APT hackers successful compromised the networks of two US airport networks in the summer of 2013 as part of a major campaign targeting dozens of others, a report from public sector security non-profit the Center for Internet Security (CIS) has revealed.
The Government-endorsed organisation that helps state bodies and organisations with cybersecurity said it first heard of an attack on four airports, which soon expanded to take in a further eight by the same Advanced Persistent Threat (APT) actor.
After examining logs that showed malicious traffic from airports in two US states, the CIS eventually tracked the attack to a phishing campaign using attachments targeting individuals in the aviation industry, it said. The attack profile was distributed to organisations including the Federal Aviation Authority that eventually turned up traces in the email gateways of 75 airports.

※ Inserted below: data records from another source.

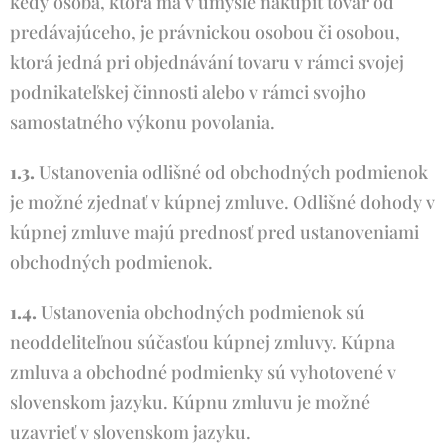
kedy osoba, ktorá má v úmysle nakúpiť tovar od
predávajúceho, je právnickou osobou či osobou,
ktorá jedná pri objednávání tovaru v rámci svojej
podnikateľskej činnosti alebo v rámci svojho
samostatného výkonu povolania.
1.3.
Ustanovenia odlišné od obchodných podmienok
je možné zjednať v kúpnej zmluve. Odlišné dohody v
kúpnej zmluve majú prednosť pred ustanoveniami
obchodných podmienok.
1.4.
Ustanovenia obchodných podmienok sú
neoddeliteľnou súčasťou kúpnej zmluvy. Kúpna
zmluva a obchodné podmienky sú vyhotovené v
slovenskom jazyku. Kúpnu zmluvu je možné
uzavrieť v slovenskom jazyku.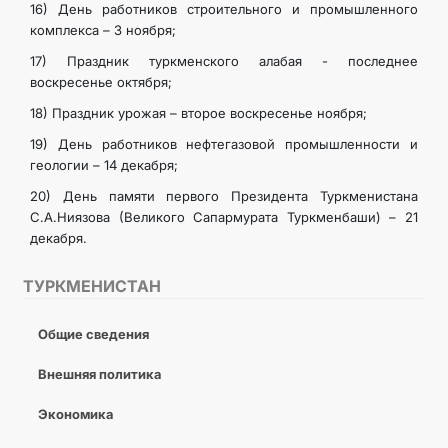
16) День работников строительного и промышленного
комплекса – 3 ноября;
17) Праздник туркменского алабая - последнее
воскресенье октября;
18) Праздник урожая – второе воскресенье ноября;
19) День работников нефтегазовой промышленности и
геологии – 14 декабря;
20) День памяти первого Президента Туркменистана
С.А.Ниязова (Великого Сапармурата Туркменбаши) – 21
декабря.
ТУРКМЕНИСТАН
Общие сведения
Внешняя политика
Экономика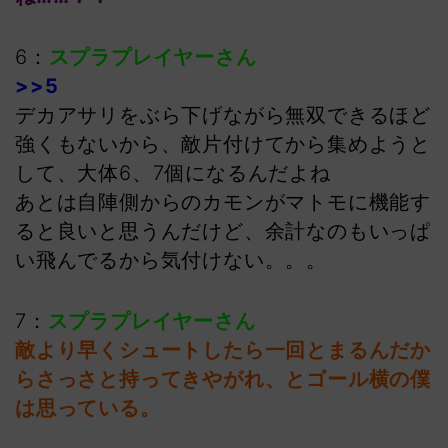
6：
スプラプレイヤーさん
>>5
デカアサリをぶら下げながら無双できるほど
強くもないから、敵片付けてから集めようと
して、大体6、7個になるんだよね
あとは自陣側からのカモンがマトモに機能す
ると良いと思うんだけど、余計なのもいっぱ
い飛んでるから気付けない。。。
7：
スプラプレイヤーさん
敵より早くシュートしたら一回とまるんだか
らさっさと持ってきやがれ、とゴール横の僕
は思っている
。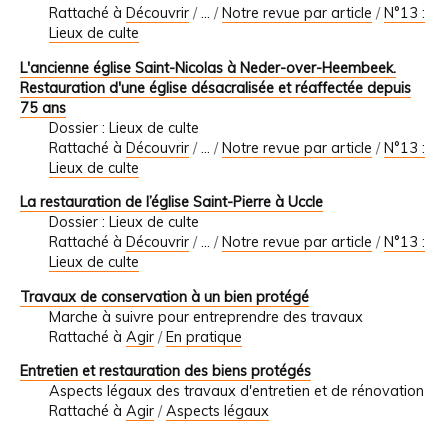
Rattaché à
Découvrir
/
…
/
Notre revue par article
/
N°13 :
Lieux de culte
L'ancienne église Saint-Nicolas à Neder-over-Heembeek.
Restauration d'une église désacralisée et réaffectée depuis
75 ans
Dossier : Lieux de culte
Rattaché à
Découvrir
/
…
/
Notre revue par article
/
N°13 :
Lieux de culte
La restauration de l’église Saint-Pierre à Uccle
Dossier : Lieux de culte
Rattaché à
Découvrir
/
…
/
Notre revue par article
/
N°13 :
Lieux de culte
Travaux de conservation à un bien protégé
Marche à suivre pour entreprendre des travaux
Rattaché à
Agir
/
En pratique
Entretien et restauration des biens protégés
Aspects légaux des travaux d'entretien et de rénovation
Rattaché à
Agir
/
Aspects légaux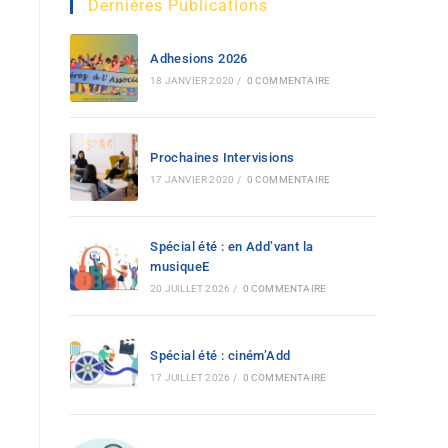
Dernières Publications
Adhesions 2026
18 JANVIER 2020
/
0 COMMENTAIRE
Prochaines Intervisions
17 JANVIER 2020
/
0 COMMENTAIRE
Spécial été : en Add’vant la
musiqueE
20 JUILLET 2026
/
0 COMMENTAIRE
Spécial été : ciném’Add
17 JUILLET 2026
/
0 COMMENTAIRE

Two airports received technical support after signs that they had been compromised by the campaign, the CIS said.
No indication of the attack's origin is offered in its 2013 annual report (note: 32MB PDF download) although not long ago China would have been the number one suspect. Since then, other states in the Middle East and elsewhere have been reported to have tried similar attacks so the blame game is not as straightforward as it might once have been.
The organisation did say that the number of logs in it analysed in US State, Local, Tribal and Territorial (SLLT) bodies doubled in 2013, with the piece of malware detected in two third of cases being Trojans connected to the later disrupted ZeroAccess botnet.
Overall, it recorded 48 significant CERT-level cybersecurity incidents in 2013, up from 21 in 2012.
"We are seeing unprecedented growth in cyber incidents and that trend will only increase as we move more of our personal and professional lives online," said CIS president and CEO, William Pelgrin.
The CIS offer US public sector organisations alerts from its realtime Managed Security Services (MSS) platform.